Minors have no legal capacity
FALSE
They acquire their legal capacity gradually.
With times, manors can do things on their own (e.g. a 15 year old buys a pen).
Minors can validly contract in cases of little economic weight due to their characteristic are normal of their age, and are in accordance with the social usages.
TRUE
e.g. yes a pen, no an apartment.
The minors opinion is taken into account:
· Consent is necessary in order to enter into contracts that oblige the child to perform personal services.
· at 12 y/o, they give consent to be adopted.
at 16 y/o, they can administer the properties and goods that they have acquired through their work.
Definition emancipation
Means release from the power of control of somebody. They have the status of a person of full legal age.
The emancipated minor has the status of a person of full legal age.
TRUE, but with 2 exceptions:
a) They cannot borrow money.
b) They cannot encumber or sell immovable property, commercial, and industrial establishments, nor goods of an extraordinary value.
They cannot do these without the parental or the curator’s consent.

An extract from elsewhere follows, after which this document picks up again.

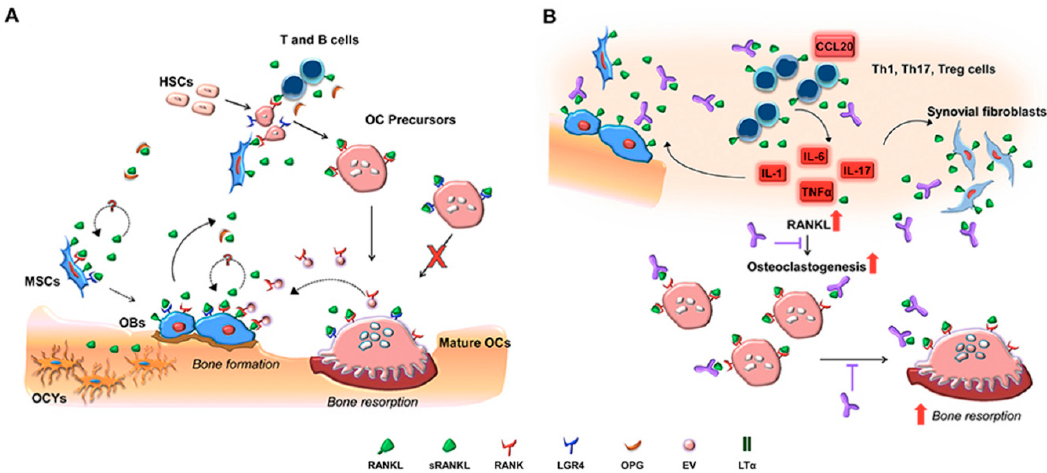
Figure 2. Diagrammatic illustration of molecular and cellular players taking part in RANK, RANKL, and OPG signaling in bone during physiological ( A , B ) pathological conditions. Soluble RANKL synthesized by osteoblasts and immune cells induce osteoclastogenensis when attaching to RANK on osteoclast precursors [35]. OPG is the soluble decoy receptor for RANKL. The expression of RANK by mesenchymal stem cells and osteoblasts points to a potential RANKL autoregulatory mechanism affecting bone deposition. Furthermore, extracellular vesicles (EV) initiate a reverse signaling on osteoblast ( B ), depicting enhanced synthesis of RANKL by immune cells and osteoblastic cells [35]. This exaggerates osteoclast generation and bone loss. Image adapted with kind permission from the publisher. On the other hand, it was also revealed that the gene family with IL-1 cytokine had three different members with different receptor antagonist: IL - 1 β , IL - 1 α , and IL - 1 [36]. The catabolic events of these cytokines are managed through endogenous inhibitors that embody IL-1 and TNF receptor antagonists. When administered for healing capabilities, those antagonists can decrease infection [37]. Using the receptors from a particular cytokine tends to limit pathogens from developing further disease progression. This means that the processes of developing effective interventions on therapeutic modalities will require thorough investigations to gain insights on the available inflammatory mediators as well as other factors that need to be elucidated. In conclusion, using cytokine antagonists to treat PD in this scope needs to be further examined properly to obtain conclusive and effective treatment modalities. Recently, Rath-Deschner et al. reported higher levels of CXCL 1 (motif chemokine ligand 1), CCL 2 (motif chemokine ligand 2), and CCL 5 (motif chemokine ligand 5) chemokines in vitro and in vivo in human and rat gingiva in sites with periodontitis [38]. CXCL 1 , also known as GRO-alpha, is a potent chemoattractant for neutrophils [39], whereas CCL 2 and CCL 5, also known as MCP-1 and RANTES, are primarily responsible for the recruitment of monocytes, macrophages and T-lymphocytes [38]. 2.2. Pathways of Tissue Destruction via MMPs In zinc-dependent proteolytic enzymes and their related families, matrix metalloproteinases (MMPs) play a crucial role in regulating pathophysiological and physiological processes in repairing damaged tissues, reshaping of cytokines, remodeling extracellular matrix, and activating defensins and mediators [40] MMPs also mediate and regulate immunomodulatory responses by releasing cytokines that prioritize growth factors in favor of cells and tissues, as well as modify nonmatrix substrates such as chemokine to enhance the healing processes [41]. MMPs can also be indicated in any issue that is related to the destructive tissues and/or pathological conditions, as well as periodontitis defensive processes, wound healing, etc. This is specifically related to MMP-2, -9, and -8 [41]. Besides, MMPs share a common gene with at least 24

Emancipation can only be given to children of
16 y/o or older.
Emancipation status can be acquired through different ways:
a) Granted by parents.
It requires the minor’s consent in a public deed, or the authorisation of a judge.
b) Granted by a judge.
The child asks for it to the judge, and they will grant it if:
i) the parent exercising the paternal power remarries.
ii) the parents live apart.
iii) there is a cause that gravely hinders paternal power.
iv) minor is under tutorship. (if granted in this case, it is call legal age benefit).
c) Marriage.
Very exceptional, as only emancipated minors can marry. Thus, the only possibility of emancipation through marriage happens when the minor obtains from a judge an age dispensation to marry (from 14 y/o).
d) Independent economic life from parents.
The child has to be economically autonomous from the parents.
Definition incapacitation
Limitation or deprivation of a person’s legal capacity by a judge because the person is impaired by a mental or physical impossibility to understand the consequences of their acts.
A person can only be incapacitated if
they suffer from a persistent disease or deficiency of a physical or mental nature that impedes the person from governing themselves.
[mental illness/deficiency, physical illness/disability, advanced age, chronic use of drugs, or other anomalies].
The acts performed by an incapacitated person
are voidable. This means that they are initially valid, but can be declared void if timely challenged due to the lack of the necessary legal capacity.